*Action item*
All lines with the word "Modified" must be pulled from the entries below.

[Opening Given information section]

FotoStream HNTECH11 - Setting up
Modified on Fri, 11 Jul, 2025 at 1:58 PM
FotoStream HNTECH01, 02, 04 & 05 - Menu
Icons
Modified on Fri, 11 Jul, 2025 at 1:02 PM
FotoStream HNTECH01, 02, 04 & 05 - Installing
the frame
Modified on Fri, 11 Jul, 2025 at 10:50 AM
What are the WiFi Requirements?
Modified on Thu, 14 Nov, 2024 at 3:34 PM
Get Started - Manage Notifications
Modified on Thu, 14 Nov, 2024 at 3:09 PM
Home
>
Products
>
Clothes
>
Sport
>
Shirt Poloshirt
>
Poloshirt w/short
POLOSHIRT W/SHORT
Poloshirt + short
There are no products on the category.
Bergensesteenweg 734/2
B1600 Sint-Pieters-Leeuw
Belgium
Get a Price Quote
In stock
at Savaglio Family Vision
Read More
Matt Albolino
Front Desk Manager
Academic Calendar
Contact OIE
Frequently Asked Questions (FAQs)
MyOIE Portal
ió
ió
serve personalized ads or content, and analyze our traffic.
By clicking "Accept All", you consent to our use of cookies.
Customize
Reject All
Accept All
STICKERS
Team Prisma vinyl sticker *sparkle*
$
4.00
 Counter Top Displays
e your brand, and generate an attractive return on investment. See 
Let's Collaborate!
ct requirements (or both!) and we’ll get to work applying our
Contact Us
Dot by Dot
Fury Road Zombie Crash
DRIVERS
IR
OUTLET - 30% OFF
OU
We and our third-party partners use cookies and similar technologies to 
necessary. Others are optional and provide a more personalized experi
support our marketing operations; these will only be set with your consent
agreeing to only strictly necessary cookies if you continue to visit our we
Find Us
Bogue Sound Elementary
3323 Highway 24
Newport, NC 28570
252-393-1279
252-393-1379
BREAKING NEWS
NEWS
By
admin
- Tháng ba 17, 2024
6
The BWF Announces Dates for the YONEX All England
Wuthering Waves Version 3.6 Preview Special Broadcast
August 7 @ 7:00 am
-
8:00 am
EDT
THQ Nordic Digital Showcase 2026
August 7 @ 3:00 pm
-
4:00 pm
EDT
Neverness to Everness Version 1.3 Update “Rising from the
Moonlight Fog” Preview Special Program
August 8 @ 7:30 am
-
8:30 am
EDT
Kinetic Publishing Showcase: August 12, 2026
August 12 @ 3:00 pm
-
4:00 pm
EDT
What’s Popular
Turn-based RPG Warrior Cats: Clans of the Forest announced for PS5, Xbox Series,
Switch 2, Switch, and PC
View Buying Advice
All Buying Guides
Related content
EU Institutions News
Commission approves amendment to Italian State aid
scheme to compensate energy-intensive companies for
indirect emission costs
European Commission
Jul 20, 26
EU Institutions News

[Closing Given information section]

*Answer below*
Modified on Fri, 11 Jul, 2025 at 1:58 PM
Modified on Fri, 11 Jul, 2025 at 1:02 PM
Modified on Fri, 11 Jul, 2025 at 10:50 AM
Modified on Thu, 14 Nov, 2024 at 3:34 PM
Modified on Thu, 14 Nov, 2024 at 3:09 PM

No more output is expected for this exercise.